_Instructions for the task_
Transcribe exactly the span of lines that begins the records and ends with the line holding "para su análisis.", both boundary lines included.

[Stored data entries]

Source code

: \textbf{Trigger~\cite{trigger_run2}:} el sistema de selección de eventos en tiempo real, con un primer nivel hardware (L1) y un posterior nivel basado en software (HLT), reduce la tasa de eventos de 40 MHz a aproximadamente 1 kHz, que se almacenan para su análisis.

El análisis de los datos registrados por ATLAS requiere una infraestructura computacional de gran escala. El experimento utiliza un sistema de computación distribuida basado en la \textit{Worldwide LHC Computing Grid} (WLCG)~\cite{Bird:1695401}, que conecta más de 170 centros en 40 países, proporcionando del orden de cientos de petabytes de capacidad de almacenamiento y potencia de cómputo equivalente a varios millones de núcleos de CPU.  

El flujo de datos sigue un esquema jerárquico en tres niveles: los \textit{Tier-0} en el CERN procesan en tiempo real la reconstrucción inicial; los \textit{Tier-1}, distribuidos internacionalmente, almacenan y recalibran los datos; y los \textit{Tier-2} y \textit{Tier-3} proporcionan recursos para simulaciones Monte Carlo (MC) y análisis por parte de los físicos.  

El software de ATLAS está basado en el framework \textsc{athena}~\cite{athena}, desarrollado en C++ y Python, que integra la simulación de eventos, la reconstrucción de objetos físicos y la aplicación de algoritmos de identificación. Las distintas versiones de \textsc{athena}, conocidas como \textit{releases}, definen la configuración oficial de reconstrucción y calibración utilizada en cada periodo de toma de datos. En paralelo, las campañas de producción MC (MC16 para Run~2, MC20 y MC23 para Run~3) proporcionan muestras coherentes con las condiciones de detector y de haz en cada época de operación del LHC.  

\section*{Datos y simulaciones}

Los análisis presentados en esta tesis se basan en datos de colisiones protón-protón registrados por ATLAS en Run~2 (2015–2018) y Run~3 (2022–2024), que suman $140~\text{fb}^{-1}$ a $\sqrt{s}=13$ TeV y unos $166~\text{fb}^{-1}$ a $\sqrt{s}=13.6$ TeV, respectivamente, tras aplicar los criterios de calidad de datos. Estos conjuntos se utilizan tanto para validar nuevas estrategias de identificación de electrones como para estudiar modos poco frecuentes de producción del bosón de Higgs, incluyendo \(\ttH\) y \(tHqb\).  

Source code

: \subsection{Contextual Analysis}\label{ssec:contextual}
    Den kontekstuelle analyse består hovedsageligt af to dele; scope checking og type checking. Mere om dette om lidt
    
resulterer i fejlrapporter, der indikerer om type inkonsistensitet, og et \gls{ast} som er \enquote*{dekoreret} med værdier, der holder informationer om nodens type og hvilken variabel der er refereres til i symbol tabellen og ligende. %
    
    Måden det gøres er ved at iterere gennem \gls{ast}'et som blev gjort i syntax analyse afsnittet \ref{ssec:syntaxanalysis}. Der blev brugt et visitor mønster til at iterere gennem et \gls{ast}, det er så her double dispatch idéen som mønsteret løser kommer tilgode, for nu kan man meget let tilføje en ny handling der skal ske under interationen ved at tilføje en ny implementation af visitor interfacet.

_Solution to this problem_
Source code

: \textbf{Trigger~\cite{trigger_run2}:} el sistema de selección de eventos en tiempo real, con un primer nivel hardware (L1) y un posterior nivel basado en software (HLT), reduce la tasa de eventos de 40 MHz a aproximadamente 1 kHz, que se almacenan para su análisis.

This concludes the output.